In a new Harris Poll/Adweek survey, 60% of respondents said it’s an obligation
As Covid-19 vaccines become more available across the U.S., brands are faced with an important decision: should they encourage their customers to get it or stay silent on the subject?
Central to that question, of course, is whether consumers want to hear that kind of thing from the brands they support. With that in mind, Adweek partnered with The Harris Poll to survey 1,100 Americans about whether brands should chime in on the conversation around vaccinations.
Most consumers want brands to speak up
Overall, a majority of respondents supported non-healthcare brands using their platforms to promote Covid-19 vaccinations. While 60% agreed brands have an “obligation” to encourage people to get vaccinated, an even higher percentage of respondents (70%) said they support brands sharing factual information about how and where to get vaccines. In addition, 62% indicated they believe brands have an obligation to go beyond information dissemination itself to dispel myths around Covid-19 vaccines.
Still, there was one middle-class caveat: A majority of one segment of respondents with a household income between $50,000 and $75,000 disagreed that non-healthcare brands should encourage Covid-19 vaccinations. So while most consumers overall support brands endorsing vaccines, it’s important to know your audience.
The donut does help
Last week, Krispy Kreme announced that it would give away free donuts to newly vaccinated customers. (Though they later added that if someone chose not to get a vaccine for personal reasons, they can still get a donut.)

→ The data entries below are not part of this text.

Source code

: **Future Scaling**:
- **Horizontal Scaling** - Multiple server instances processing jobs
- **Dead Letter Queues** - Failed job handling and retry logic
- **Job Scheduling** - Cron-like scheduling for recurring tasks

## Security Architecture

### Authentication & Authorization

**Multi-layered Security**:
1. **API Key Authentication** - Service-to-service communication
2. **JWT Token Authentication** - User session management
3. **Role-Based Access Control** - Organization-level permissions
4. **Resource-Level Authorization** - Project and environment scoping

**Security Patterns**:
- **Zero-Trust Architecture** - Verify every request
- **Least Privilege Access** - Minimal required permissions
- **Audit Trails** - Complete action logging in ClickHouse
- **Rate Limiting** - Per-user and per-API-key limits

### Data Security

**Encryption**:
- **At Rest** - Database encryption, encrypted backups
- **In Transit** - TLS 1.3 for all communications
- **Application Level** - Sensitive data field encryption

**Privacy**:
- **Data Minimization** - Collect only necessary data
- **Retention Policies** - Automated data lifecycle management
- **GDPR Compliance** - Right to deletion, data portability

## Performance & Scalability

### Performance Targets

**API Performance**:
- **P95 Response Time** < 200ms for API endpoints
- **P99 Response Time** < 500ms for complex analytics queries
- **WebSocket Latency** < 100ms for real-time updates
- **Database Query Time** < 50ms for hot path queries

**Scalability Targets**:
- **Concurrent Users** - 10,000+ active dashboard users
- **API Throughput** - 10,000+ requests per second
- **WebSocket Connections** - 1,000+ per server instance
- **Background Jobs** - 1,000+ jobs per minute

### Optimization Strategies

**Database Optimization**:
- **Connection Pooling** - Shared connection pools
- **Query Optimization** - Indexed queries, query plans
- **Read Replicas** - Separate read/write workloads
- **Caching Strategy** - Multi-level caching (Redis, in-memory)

Still, the promotion made a lot of noise in the world of brands—and according to our survey, 70% of consumers think brand rewards like Krispy Kreme’s could work to encourage more vaccinations. The same portion of respondents said they would also see a giveaway campaign as at least somewhat effective in encouraging them to get a Covid-19 vaccine themselves. The promos could also have a positive impact on sales—60% of respondents said they’d be more likely to buy from a brand that offers promotions to encourage vaccinations.
Brands have an opportunity with older consumers
While a majority of respondents (58%) said they trust brands more than they trust social media when it comes to vaccination information, the generational divide on this question was wide. While 73% of baby boomers said they trust brands over social media, that portion drops sharply with age: 63% of Gen X, 44% of millennials and 37% of Gen Z trust brands more than they trust information on social media.
Baby boomers were also the most supportive of brands sharing information related to the vaccine (75%), and the most likely to buy from a brand that offers discounts or promotions for vaccinated patrons (68%).
Still, government agencies and news media are more trustworthy sources of vaccine information than either social media or brands, according to most respondents—71% said they trust the news over brands, and 79% said they trust government agencies more than brands.
For America’s favorite brands, encouraging vaccinations is a net positive
When asked whether they would change their opinion of their favorite brand if it shared information about vaccinations, 42% said of respondents said it would bolster their views of the brand, 43% said it wouldn’t affect their opinion and just 15% said it would lower their opinion.